Oscar applied for a civilian position at Los Alamos in 1947, but withdrew his application. Instead, he went to the University of Michigan, where he completed his master's degree in electrical engineering. After he graduated in August 1948, he took a job at the US Navy's Underwater Sound Laboratory in New London, Connecticut, where research on sonar for submarines was conducted. In August 1949, the commanding officer recommended his termination as a security risk, but on August 29 a review board overturned this decision. He was transferred to the Electronic Shore Division of the Bureau of Ships, where he was involved in the installation of electronic equipment in American and European harbors. The equipment itself was not secret, but the location of devices was. He was the only man working in the unit who did not hold a security clearance. On June 1, 1951 he tendered his resignation.

==Emigration==
On July 3, 1951, Stuart, Oscar, Miriam and Miriam's mother Anna boarded the liner bound for Le Havre. They then flew to Israel, where they visited Abraham and Jennie, who had re-emigrated in August 1950 and were living in Gan Yavne.
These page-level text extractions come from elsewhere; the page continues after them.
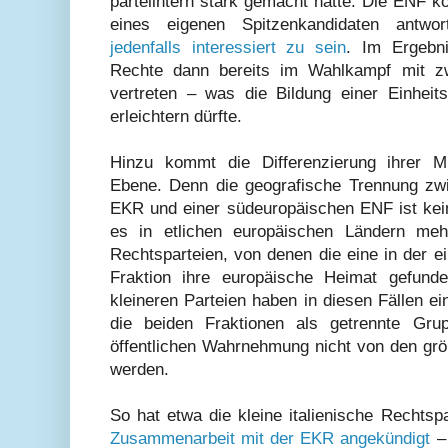
parteiintern stark gemacht hatte. Die ENF k
eines eigenen Spitzenkandidaten antwo
jedenfalls interessiert zu sein
. Im Ergebn
Rechte dann bereits im Wahlkampf mit zw
vertreten – was die Bildung einer Einhei
erleichtern dürfte.
Hinzu kommt die Differenzierung ihrer Mit
Ebene. Denn die geografische Trennung zw
EKR und einer südeuropäischen ENF ist kein
es in etlichen europäischen Ländern mehr
Rechtsparteien, von denen die eine in der e
Fraktion ihre europäische Heimat gefunde
kleineren Parteien haben in diesen Fällen ein
die beiden Fraktionen als getrennte Gru
öffentlichen Wahrnehmung nicht von den grö
werden.
So hat etwa die kleine italienische Rechtspar
Zusammenarbeit mit der EKR angekündigt
–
They went to Vienna, and then to Moscow. Stuart and Oscar were employed there by the Soviet Academy of Sciences. Miriam and Stuart divorced in September 1961, and she returned to the United States in December 1969. She later worked as a medical technician at the United Nations until 1974. She died in 2002. Stuart and Oscar married Russian women. They became friends with Donald MacLean, a British spy for the Soviet Union who had worked with them. Stuart wrote a couple of books including US Neocolonialism in Africa (1974), which was translated into English, and Weaponry and Dollars: The Wellsprings of U.S. Foreign Policy (1987), which was published only in Russian.

==Discovery==
American codebreakers working on Venona found that the Manhattan Project had been penetrated by Soviet spies, which gave it the codename "Enormous". They found references to codenames for three Soviet atomic spies working at Los Alamos: "M'Lad", who turned out to be Theodore Hall; "Caliber", who was David Greenglass; and "Godsend", who was ultimately identified as Oscar Seborer. Since Klaus Fuchs was also known to be a Soviet spy, there were at least four Soviet agents at Los Alamos.

==Death==
Oscar Seborer died in Moscow on April 23, 2015. Mourners included his brother Stuart and a representative from the Russian Federal Security Service.